Frequent flyer status credits
How many frequent flyer points you get depends on:
- whether you're flying on the member airline or its discount brand or partner airline,
- whether you're sitting in economy, business or first class,
- whether you're in a silver, gold or platinum program, and
- how many points you earn by using your credit card on other transactions.
But it's not just points you're after. You also need status credits. The more you fly, the more status credits you get, and it's the status credits that pave the way to silver, gold or platinum status.
As you move up, your point-earning power increases, but only if you buy tickets often enough – and fly far enough – to maintain your status. Status credits can only be earned by flying – and they disappear if you don't fly often enough.
Redeeming frequent flyer points for retail goods
Of course, there are many ways to collect points other than flying. Qantas, for instance, has more than 400 retail partners. But whether the points are worth the price is another question.
Among the special offers in the Qantas Frequent Flyer store when we checked was an LG 32'' LCD TV for 86,500 points and a Coleman 58L Xtreme Cooler for 19,700.
If you flew Qantas Sydney-LA return five times as an entry-level bronze member you'd still be 11,590 points short of the TV, and 4718 points short of the cooler after a single round trip. (We found the products for $439 and $139 respectively at retailers.)
It was the same story with Virgin. We found an Akai DAB digital radio going for 15,900 points in the Velocity store, and you could throw in a Breville 34L microwave for another 34,900 points.
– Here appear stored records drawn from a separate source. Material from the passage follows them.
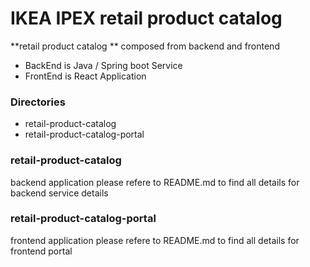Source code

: # IKEA IPEX retail product catalog 

**retail product catalog **  composed from backend and frontend
- BackEnd is Java / Spring boot Service
- FrontEnd is React Application

### Directories 

- retail-product-catalog
- retail-product-catalog-portal

### retail-product-catalog

backend application please refere to README.md to find all details for backend service details

### retail-product-catalog-portal

frontend application please refere to README.md to find all details for frontend portal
If you flew Virgin Australia Sydney-LA return twice (discount economy) you'd still be 910 points away from the radio and could only get the microwave if you made the return trip four times. (CHOICE found the same products for $72 and $129.)
Nevertheless, Qantas Head of Airline Loyalty, Stephanie Tully, told us the flying kangaroo "benchmarks goods sold versus other loyalty programs in the market, and we believe we have a competitive offering".
Virgin Manager of Corporate Communications Emma Copeman argues "our redemption pricing is competitive and represents real value".
Credit card rewards points
As our investigations into credit card-based frequent flyer miles have shown, you'd have to spend big dollars on your credit card every month and pay the balance in full without fail to make it worthwhile.
Our calculations showed that a $5000-per-month spend on your credit card would earn you a maximum of about $1000 worth of points a year on either Qantas or Virgin in the best-case scenarios.
If you spend less than $1000 a month with your card, in many cases the net value of any frequent flyer points will be eaten up by fees.
Frequent flyer points won't buy you much unless you fly a lot. And with stiff competition for passengers, you may save more money than what the points are worth simply by buying the cheapest ticket. Unless you fly often and are prepared to get your head around a very complicated (and ever-changing) system, don't let the pursuit of frequent flyer points dictate your itinerary.